On my MacBook I can run into problems with dependencies and compatibilities.

On MacOS try:
```
micromamba env create -n ennbo -f conda-macos.yml
micromamba activate ennbo
pip install --no-deps ennbo
```

You may replace `micromamba` with `conda` and this will probably still work.
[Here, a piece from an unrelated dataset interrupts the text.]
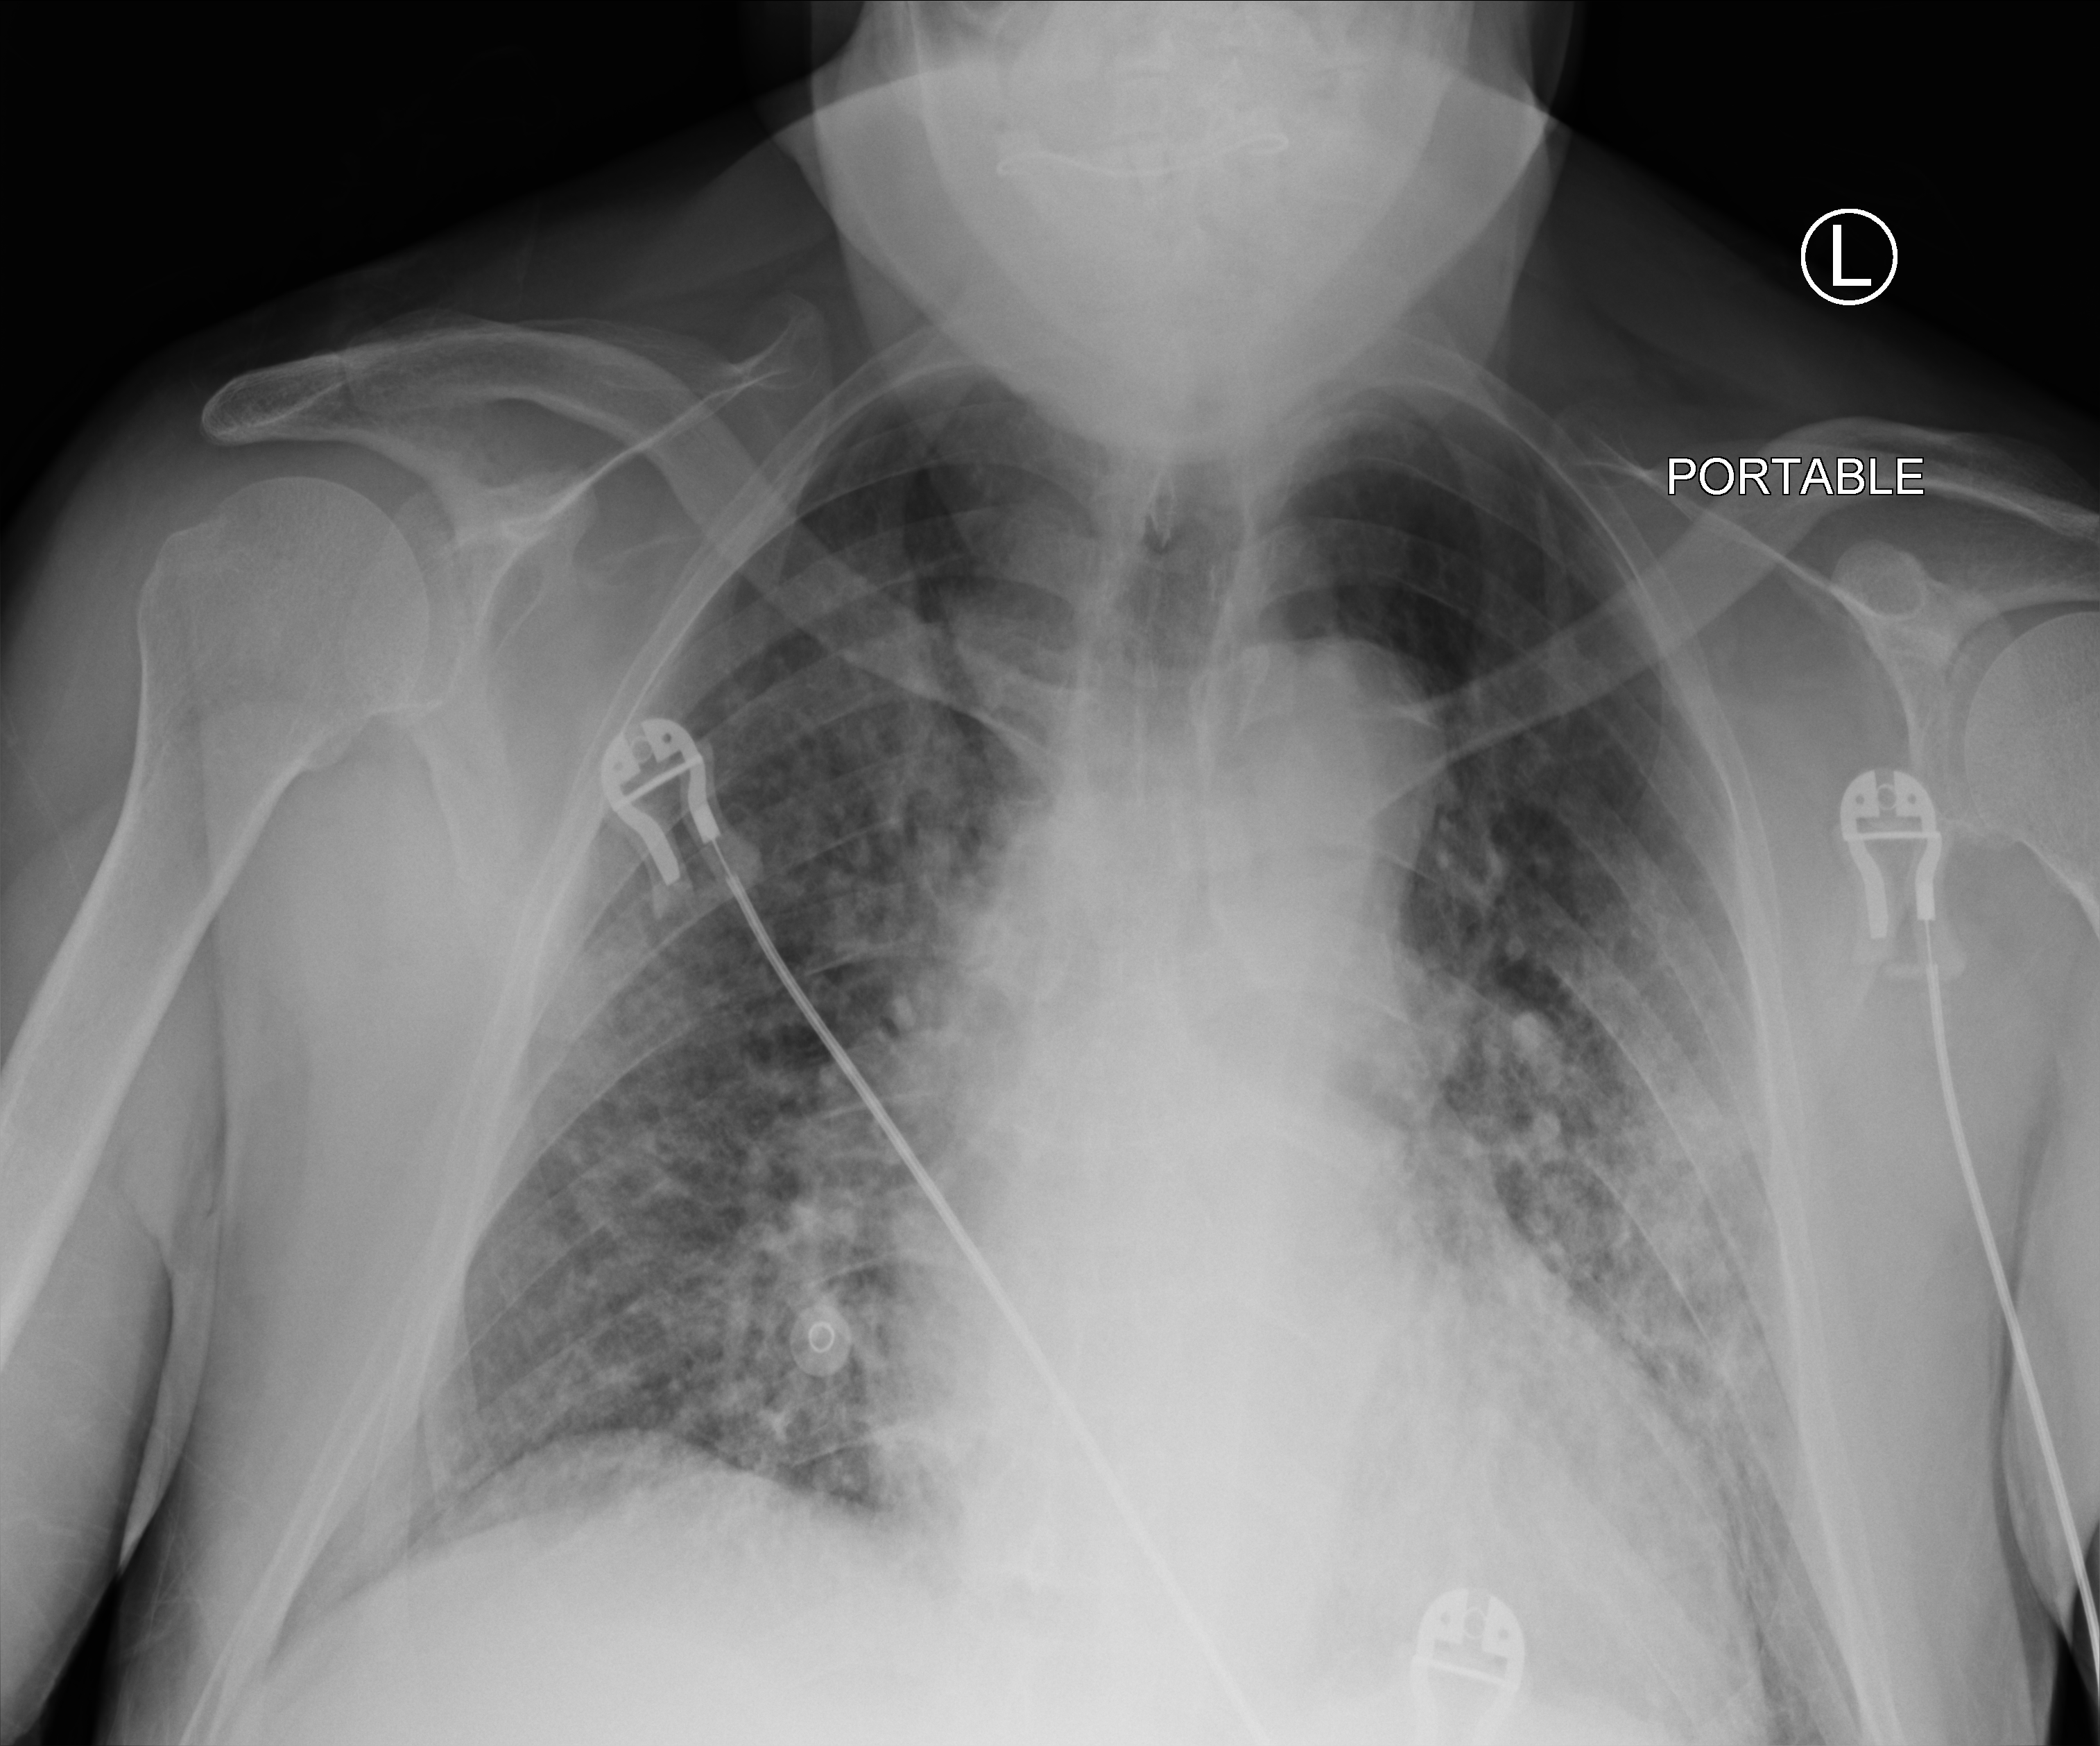
Chest X-ray (portable). Male patient hospitalised with COVID-19, age 60–74 years.
From the hospital-stay record, not from the radiograph (when in the stay this image was taken is not recorded): admitted to intensive care during this hospital stay: no.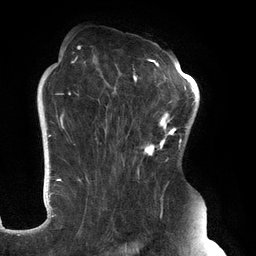
Breast MRI (dynamic contrast-enhanced), one axial slice; slice 88 of 134 in the series (ordered by position); cropped to one breast; dynamic contrast-enhanced series, time point 2 of 6 at this slice position (early post-contrast); 3 T; TE 2.7 ms, TR 6.5 ms; 1.2 mm slice thickness; 256 × 256 image matrix, field of view 200 × 200 mm. Female patient.
Outlined on this slice (semi-automatically segmented with operator editing):
- enhancing-tissue mask used for the functional tumour volume (all voxels passing the contrast-enhancement thresholds inside the analysis volume; usually the tumour): bounding box [x1, y1, x2, y2] px = [61, 46, 183, 248]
The commands above make sure
- You use the MacOS-specific PyTorch (with `mps`).
- You avoid having multiple, competing OpenMPs installed [PyTorch issue](https://github.com/pytorch/pytorch/issues/44282) [faiss issue](https://github.com/faiss-wheels/faiss-wheels/issues/40).
- You use old enough versions of NumPy and PyTorch to be compatible with faiss [faiss issue](https://github.com/faiss-wheels/faiss-wheels/issues/104).
- Prevent matplotlib's installation from upgrading your NumPy to an incompatible version.
- `ennbo`'s listed dependencies do not undo any of the above (which is fine b/c the above commands set the up correctly).

Run tests with
```
pytest -x -sv tests
```
and they should all pass fairly quickly (~10s-30s).


If your code still crashes or hangs your, try this [hack](https://discuss.pytorch.org/t/ran-into-this-issue-while-executing/101460):
```
export KMP_DUPLICATE_LIB_OK=TRUE
export OMP_NUM_THREADS=1
```
I don't recommend this, however, as it will slow things down.